Sunday, November 4, 2018

"IINVITE THE POOR, CRIPPLED, LAME, BLIND."


Homily for November 5th, 2018: Luke 14:12-14.

          “When you hold a banquet,” Jesus says, “invite the poor, the crippled, the lame, the blind.” He directs these words to his host, whom Luke describes as “one of the leading Pharisees,” clearly a person of social prominence. We get an idea of the other guests at this Sabbath dinner from Jesus’ words about those his host should not invite: “your friends, your brothers or sisters or your relatives, or your wealthy neighbors.” Those were the people Jesus saw when he looked around him at this dinner. “They may invite you back,” Jesus says, “and you have repayment.”
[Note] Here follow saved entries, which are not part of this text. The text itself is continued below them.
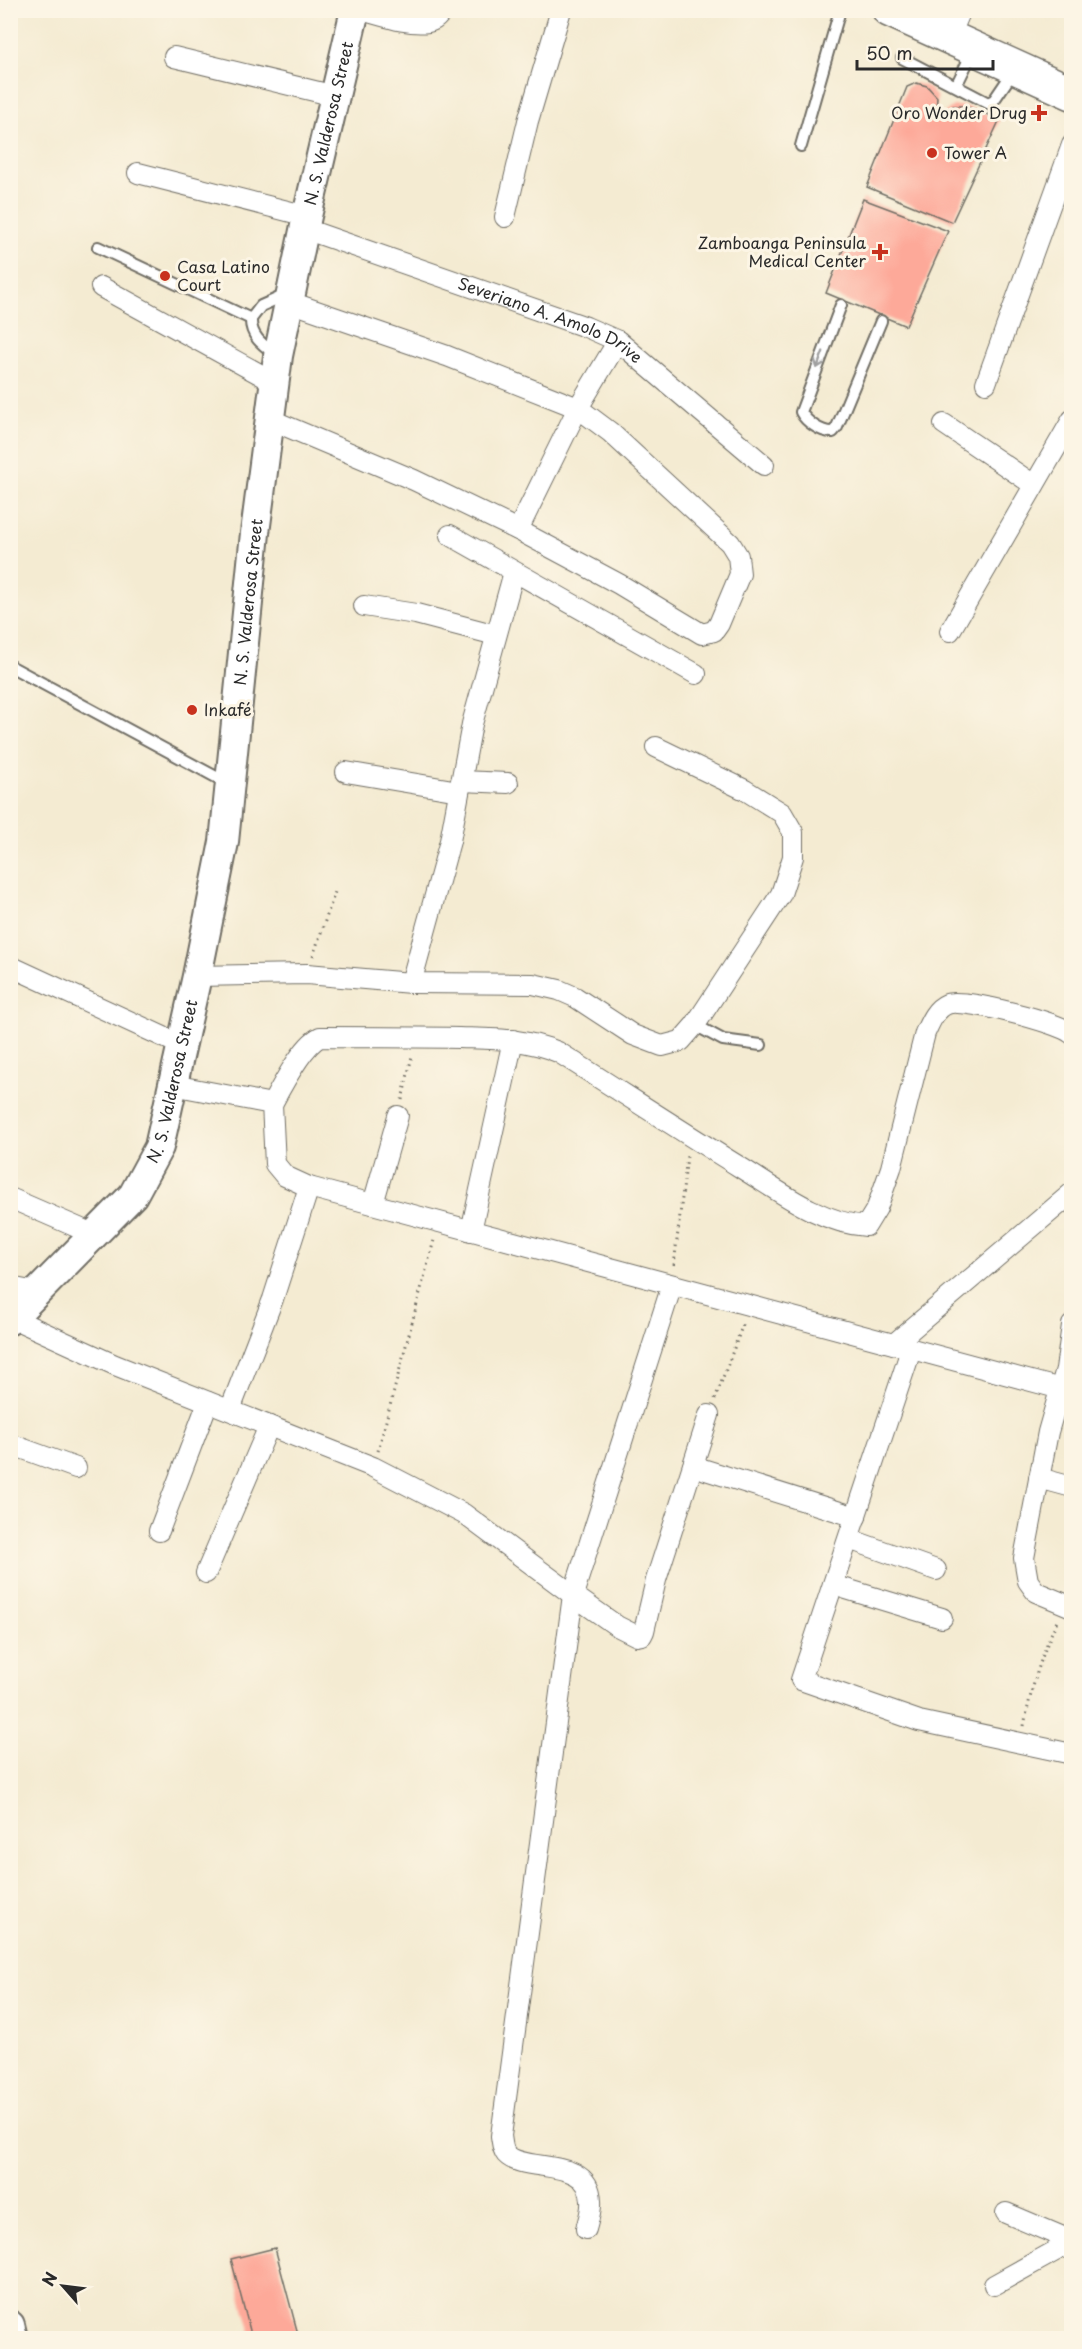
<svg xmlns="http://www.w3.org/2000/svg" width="1082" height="2349" font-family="'Playpen Sans',sans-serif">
<rect width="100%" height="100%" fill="#fcf5e5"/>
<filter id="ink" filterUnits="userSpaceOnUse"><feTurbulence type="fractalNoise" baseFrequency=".0167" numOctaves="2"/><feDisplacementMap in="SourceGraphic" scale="12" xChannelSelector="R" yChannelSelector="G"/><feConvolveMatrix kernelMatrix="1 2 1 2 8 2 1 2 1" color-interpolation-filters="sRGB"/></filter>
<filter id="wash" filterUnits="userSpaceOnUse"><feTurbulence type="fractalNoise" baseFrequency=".008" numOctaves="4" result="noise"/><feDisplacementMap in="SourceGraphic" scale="24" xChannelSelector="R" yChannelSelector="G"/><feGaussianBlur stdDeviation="1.35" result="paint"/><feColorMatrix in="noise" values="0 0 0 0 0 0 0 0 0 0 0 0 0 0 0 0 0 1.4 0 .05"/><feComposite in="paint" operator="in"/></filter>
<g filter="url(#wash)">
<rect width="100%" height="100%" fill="#f4ebd2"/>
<g id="blocks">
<path fill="#fda999" d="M916 83 927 86 937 97 936 111 943 114 953 106H965L1000 119 952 222 867 187 907 87Z
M863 199 948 231 906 326 826 293Z
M275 2248 299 2338H252L231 2259Z"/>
</g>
</g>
<g filter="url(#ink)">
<use href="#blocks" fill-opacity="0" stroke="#716e65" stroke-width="1.5"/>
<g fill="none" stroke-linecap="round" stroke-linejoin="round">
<g stroke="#716e65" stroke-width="14">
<path id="lane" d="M902 58 988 103 994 100 1013 72
M956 86 973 51
M801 146 840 10
M98 247 251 319 261 306 288 294
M841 305 801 412C806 422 822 433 833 432L837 427 881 321
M251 319C250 336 263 345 275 354
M10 666 229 784
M695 1025 723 1040 761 1045"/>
</g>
<g stroke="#716e65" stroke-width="22">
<g id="street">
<path d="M361 10C381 15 407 25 428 22 435 21 439 16 443 10"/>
<path d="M949 38 961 10"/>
<path d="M174 57 335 96"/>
<path d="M138 173 307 216"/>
<path d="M505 217 528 121 561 10"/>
<path id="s1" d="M305 229 586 327 618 341 764 465"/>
<path d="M101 287 274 382"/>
<path d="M986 383 1072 145"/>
<path d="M269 419 414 480 518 530 619 584 702 634 714 631 719 624 740 574 738 556 730 543 610 432 578 408 447 356 290 302"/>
<path d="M944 424 1034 485"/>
<path d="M518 530 578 408 618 341"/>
<path d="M450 535 696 674"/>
<path d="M364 606 416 614 496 635"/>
<path d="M950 631 1072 420"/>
<path d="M346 772 459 791"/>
<path d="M461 781 508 783"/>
<path d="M10 966 181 1045"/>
<path d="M197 976 307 974 411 983 533 984 559 990 575 997 633 1035 662 1046 681 1041 695 1025 781 894 793 857V832L782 813 745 790 656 747"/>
<path d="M411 983 450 841 472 724 514 572"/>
<path d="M173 1085 272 1104 275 1164 285 1176 309 1187 1061 1389"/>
<path d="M272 1104C281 1087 303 1045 320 1037 366 1037 412 1037 459 1038 495 1039 524 1038 558 1052 620 1091 681 1131 743 1169 780 1192 821 1223 866 1226L877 1208 891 1168 925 1033C930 1022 935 1009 947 1004 962 998 1059 1022 1072 1034"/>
<path d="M10 1198 95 1235"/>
<path d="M373 1204 398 1116"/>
<path d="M471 1231 513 1040"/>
<path d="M10 1287 36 1292"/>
<path d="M12 1318 115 1365 373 1467 464 1514 573 1595 617 1626 637 1636 642 1635 644 1631 656 1580 709 1415"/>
<path d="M1072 1325 1066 1369 1048 1432 1024 1558 1028 1581 1036 1592 1072 1607"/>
<path d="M894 1344 1072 1193"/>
<path d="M911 1350 801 1680 919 1721 1072 1754"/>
<path d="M230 1410 273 1299 309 1187"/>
<path d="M10 1444 76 1468"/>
<path d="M693 1466 856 1517"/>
<path d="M1039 1478 1072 1487"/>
<path d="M159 1531 208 1402"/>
<path d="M849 1539 936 1570"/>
<path d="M206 1573 269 1426"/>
<path d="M833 1585 942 1618"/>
<path d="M1006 2213 1072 2241"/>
<path d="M586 2229C588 2221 592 2210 591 2201 590 2155 524 2174 506 2154 502 2149 502 2141 501 2136L573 1595 672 1285"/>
<path d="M994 2285 1059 2249 1072 2245"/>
</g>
</g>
<g stroke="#716e65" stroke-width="32">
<g id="secondary">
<path id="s2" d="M10 1320 133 1195 159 1147 197 976 224 842 255 533 278 356 307 216 355 10"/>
<path d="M10 2325 13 2338"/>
</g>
</g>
<g stroke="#716e65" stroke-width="36">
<path id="highway" d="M889 10 1072 93"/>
</g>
<path stroke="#716e65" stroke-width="3" stroke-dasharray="1.5 4.5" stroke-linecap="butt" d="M313 956 336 889
M402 1100 412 1056
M674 1265 687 1156
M715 1399 743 1324
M378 1451 434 1240
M1024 1726C1031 1689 1041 1655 1057 1621"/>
<use href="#lane" stroke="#fff" stroke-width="10"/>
<use href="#street" stroke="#fff" stroke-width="20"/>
<use href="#secondary" stroke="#fff" stroke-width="28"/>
<use href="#highway" stroke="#fff" stroke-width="33"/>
</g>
<defs><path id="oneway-shaft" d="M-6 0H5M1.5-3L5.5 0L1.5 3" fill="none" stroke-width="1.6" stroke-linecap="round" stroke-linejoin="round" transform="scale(1.5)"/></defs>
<use stroke="#a0a0a0" href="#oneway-shaft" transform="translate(820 360) rotate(111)"/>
</g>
<g fill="#c8321e" stroke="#fcf5e5" stroke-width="2">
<path d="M1036 104h6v6h6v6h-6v6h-6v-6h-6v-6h6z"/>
<circle cx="932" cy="153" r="6"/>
<path d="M877 243h6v6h6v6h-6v6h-6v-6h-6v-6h6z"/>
<circle cx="165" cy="276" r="6"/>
<circle cx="192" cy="710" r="6"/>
</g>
<g text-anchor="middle" stroke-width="6" stroke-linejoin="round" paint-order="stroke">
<g font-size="16" fill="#2b2b2b" stroke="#fcf5e5" text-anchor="start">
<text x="1027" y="119" text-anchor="end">Oro Wonder Drug</text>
<text x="944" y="159">Tower A</text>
<text x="866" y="249" text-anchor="end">Zamboanga Peninsula<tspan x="866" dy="18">Medical Center</tspan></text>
<text x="177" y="273">Casa Latino<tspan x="177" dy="18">Court</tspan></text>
<text x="204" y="716">Inkafé</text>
</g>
<g font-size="16" fill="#2b2b2b" stroke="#fcf5e5">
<text dy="6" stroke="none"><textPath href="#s2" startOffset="1269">N. S. Valderosa Street</textPath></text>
<text dy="6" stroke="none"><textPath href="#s1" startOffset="262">Severiano A. Amolo Drive</textPath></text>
<text dy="6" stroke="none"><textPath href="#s2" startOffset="783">N. S. Valderosa Street</textPath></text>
<text dy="6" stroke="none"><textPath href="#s2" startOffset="297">N. S. Valderosa Street</textPath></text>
</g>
</g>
<rect width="1082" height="2349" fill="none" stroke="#fcf5e5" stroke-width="36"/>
<g transform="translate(63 2286) rotate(298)" stroke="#fcf5e5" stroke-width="4.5" paint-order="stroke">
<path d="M0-4.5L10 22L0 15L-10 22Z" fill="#2b2b2b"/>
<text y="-9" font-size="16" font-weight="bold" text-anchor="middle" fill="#2b2b2b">N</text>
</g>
<path d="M857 60v9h136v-9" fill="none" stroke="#2b2b2b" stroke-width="3"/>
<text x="866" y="60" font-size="18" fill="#2b2b2b" stroke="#fcf5e5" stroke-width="4.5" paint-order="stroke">50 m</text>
</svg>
          Invite people, Jesus is telling his host, who cannot repay you. When you do that, Jesus says at the end of this brief gospel reading, “you will be repaid at the resurrection of the righteous.” What Jesus clearly means is that then God will repay you. And his repayment is the only one worth receiving.

          Instead of inviting people from whom you can expect gratitude and some kind of repayment, Jesus says, invite the poor, the crippled, the lame, the blind. If you do that, Jesus continues, you will be “blessed indeed.” That means, you will be truly happy; for you will receive a reward which is infinitely beyond the greatest of earthly rewards, since it will come from God himself.

          Jesus reinforces this teaching with his own example. When does he do this, you ask? He does it at every Mass! We who are Jesus’ invited guests at the table of Jesus’ word, and the sacramental table of his Body and Blood are spiritually poor. Our sins cripple us and make us lame. And too often we are blind to the greatness and depth of his love for us. St. Augustine says that God loves each and every one of us as if, in the whole world, there were only one person to love.

          So this little story, about Jesus attending a dinner with a group of elite guests, turns out to be Good News for us. It tells us, once again, that Jesus loves us with a love that will never let us go.